The Outcome of the Holiday Season

Unfortunately, many people don’t do proper research and get animals as gifts because their kid asked or they wanted one. Because they don’t take the time to research, they get hit with the reality that raising an animal is really difficult, costly, and a time commitment. Some people aren’t ready to take care of animals, so they surrender them to a shelter. In a survey that the ASPCA conducted, they found that pets received as gifts were more likely to be given up than kept in the household.

As someone who volunteers at an animal shelter, I have seen this first hand. The animal shelter that I volunteer at is a no-kill shelter, meaning the animals we take aren’t euthanized unless the animal is obviously suffering from pain and the vets can’t do anything about it. However, shelters like mine only have limited space, so we can’t take in every animal.

I specialize in small animals, so rabbits, hamsters, rats, mice, guinea pigs, and occasionally chinchillas. Although small animals aren’t as prevalent during Christmas, like the dogs and cats, we do have a fair share of the chaos in the spring after Easter. People don’t do their research and realize that bunnies aren’t just cute and cuddly and surrender them to the shelter. There have also been many occasions of working with a rabbit that has been emotionally and physically traumatized from their previous environment because of the lack of care and experience. These rabbits are often shy, defensive, meaning they will scratch and bite and are really scared around humans.

Surrendering an animal to a shelter can easily be prevented with the proper research and care of an animal.

Alternative Gift Ideas

Some families and people aren’t ready to take on another responsibility like a pet, which is perfectly ok. If your child or someone in your family is asking for a pet for the holiday season, there are alternative gifts. Depending on the loved one’s age, a great option would be going and volunteering at a local shelter. Volunteering is an excellent option because it gives back to a community, and you can play with the animals without taking on the full responsibility of being a pet owner.

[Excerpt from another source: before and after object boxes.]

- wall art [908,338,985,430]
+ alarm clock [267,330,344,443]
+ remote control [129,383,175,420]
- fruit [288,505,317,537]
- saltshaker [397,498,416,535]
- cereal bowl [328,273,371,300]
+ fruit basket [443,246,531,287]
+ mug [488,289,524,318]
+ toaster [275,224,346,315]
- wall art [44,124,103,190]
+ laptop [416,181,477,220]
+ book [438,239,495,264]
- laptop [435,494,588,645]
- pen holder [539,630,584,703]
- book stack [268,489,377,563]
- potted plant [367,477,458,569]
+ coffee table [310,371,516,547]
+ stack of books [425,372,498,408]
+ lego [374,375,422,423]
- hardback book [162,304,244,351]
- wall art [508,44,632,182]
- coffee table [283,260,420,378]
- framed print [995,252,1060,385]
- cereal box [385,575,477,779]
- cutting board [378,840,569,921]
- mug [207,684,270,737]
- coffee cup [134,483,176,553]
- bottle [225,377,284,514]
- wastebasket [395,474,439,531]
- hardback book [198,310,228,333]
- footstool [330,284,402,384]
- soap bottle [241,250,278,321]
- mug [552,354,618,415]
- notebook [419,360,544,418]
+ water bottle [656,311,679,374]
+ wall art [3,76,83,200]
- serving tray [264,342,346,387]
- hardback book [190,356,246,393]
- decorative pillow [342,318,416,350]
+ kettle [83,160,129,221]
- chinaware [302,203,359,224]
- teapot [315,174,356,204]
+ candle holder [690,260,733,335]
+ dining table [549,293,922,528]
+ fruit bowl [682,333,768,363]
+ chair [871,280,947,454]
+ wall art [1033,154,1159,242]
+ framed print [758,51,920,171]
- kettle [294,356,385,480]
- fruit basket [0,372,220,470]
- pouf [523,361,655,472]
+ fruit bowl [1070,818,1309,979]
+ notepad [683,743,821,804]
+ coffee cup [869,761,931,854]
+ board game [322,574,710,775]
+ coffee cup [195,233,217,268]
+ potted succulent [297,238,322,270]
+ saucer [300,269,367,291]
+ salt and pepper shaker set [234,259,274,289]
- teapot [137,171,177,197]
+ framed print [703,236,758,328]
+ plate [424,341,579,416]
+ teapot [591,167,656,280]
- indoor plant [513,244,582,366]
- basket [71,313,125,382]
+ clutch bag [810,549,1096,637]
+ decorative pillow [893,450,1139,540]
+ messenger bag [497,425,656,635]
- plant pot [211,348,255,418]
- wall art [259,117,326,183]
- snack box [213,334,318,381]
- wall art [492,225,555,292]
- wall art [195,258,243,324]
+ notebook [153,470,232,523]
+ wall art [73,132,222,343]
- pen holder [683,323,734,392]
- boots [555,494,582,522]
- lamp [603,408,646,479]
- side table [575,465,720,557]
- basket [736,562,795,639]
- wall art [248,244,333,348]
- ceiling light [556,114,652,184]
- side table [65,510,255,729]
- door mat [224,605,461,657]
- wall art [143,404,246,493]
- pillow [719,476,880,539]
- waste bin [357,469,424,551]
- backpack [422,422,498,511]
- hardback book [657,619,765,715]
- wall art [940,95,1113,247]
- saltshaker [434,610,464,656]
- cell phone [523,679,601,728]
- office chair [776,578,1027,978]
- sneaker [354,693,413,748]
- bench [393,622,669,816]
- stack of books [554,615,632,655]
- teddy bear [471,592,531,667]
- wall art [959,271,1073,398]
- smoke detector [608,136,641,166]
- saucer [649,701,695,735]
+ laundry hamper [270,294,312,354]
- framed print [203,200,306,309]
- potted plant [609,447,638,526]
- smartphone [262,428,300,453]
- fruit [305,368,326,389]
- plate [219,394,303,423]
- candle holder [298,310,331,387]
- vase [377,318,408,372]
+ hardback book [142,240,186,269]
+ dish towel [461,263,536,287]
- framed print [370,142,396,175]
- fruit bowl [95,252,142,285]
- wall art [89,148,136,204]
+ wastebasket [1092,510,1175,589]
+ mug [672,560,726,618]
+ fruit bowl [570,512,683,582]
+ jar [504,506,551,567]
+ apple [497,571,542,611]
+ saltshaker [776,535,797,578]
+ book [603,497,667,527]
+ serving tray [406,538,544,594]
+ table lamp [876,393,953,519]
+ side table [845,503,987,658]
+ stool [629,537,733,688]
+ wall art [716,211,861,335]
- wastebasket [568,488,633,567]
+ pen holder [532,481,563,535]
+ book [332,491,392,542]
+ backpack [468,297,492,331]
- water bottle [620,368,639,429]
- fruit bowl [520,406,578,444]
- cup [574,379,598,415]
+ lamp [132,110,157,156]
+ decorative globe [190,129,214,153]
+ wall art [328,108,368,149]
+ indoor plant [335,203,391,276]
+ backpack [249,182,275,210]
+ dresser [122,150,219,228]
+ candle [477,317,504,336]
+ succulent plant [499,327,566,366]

For families with little ones, another great alternative would be stuffed animals and books. Most of the time, little ones just want something to play with and cuddle with. A stuffed animal is a perfect option because that kid can cuddle and play with the stuffed animal without it making a mess or lashing out at the kid. Also, if the kid forgets about the gift, there’s no harm done to any animal, and no one has to suffer the repercussions of neglect. Books about owning a pet or animals, in general, is another excellent option for little kids because it teaches them about specific animals. It can also open up a great conversation about the responsibility of being a pet owner and what that means.

Remember, not getting an animal as a gift isn’t the end of the world. And if you are considering adopting this holiday season or for future holidays, please consider researching that specific animal and adopt from shelters because millions of animals are looking for loving homes.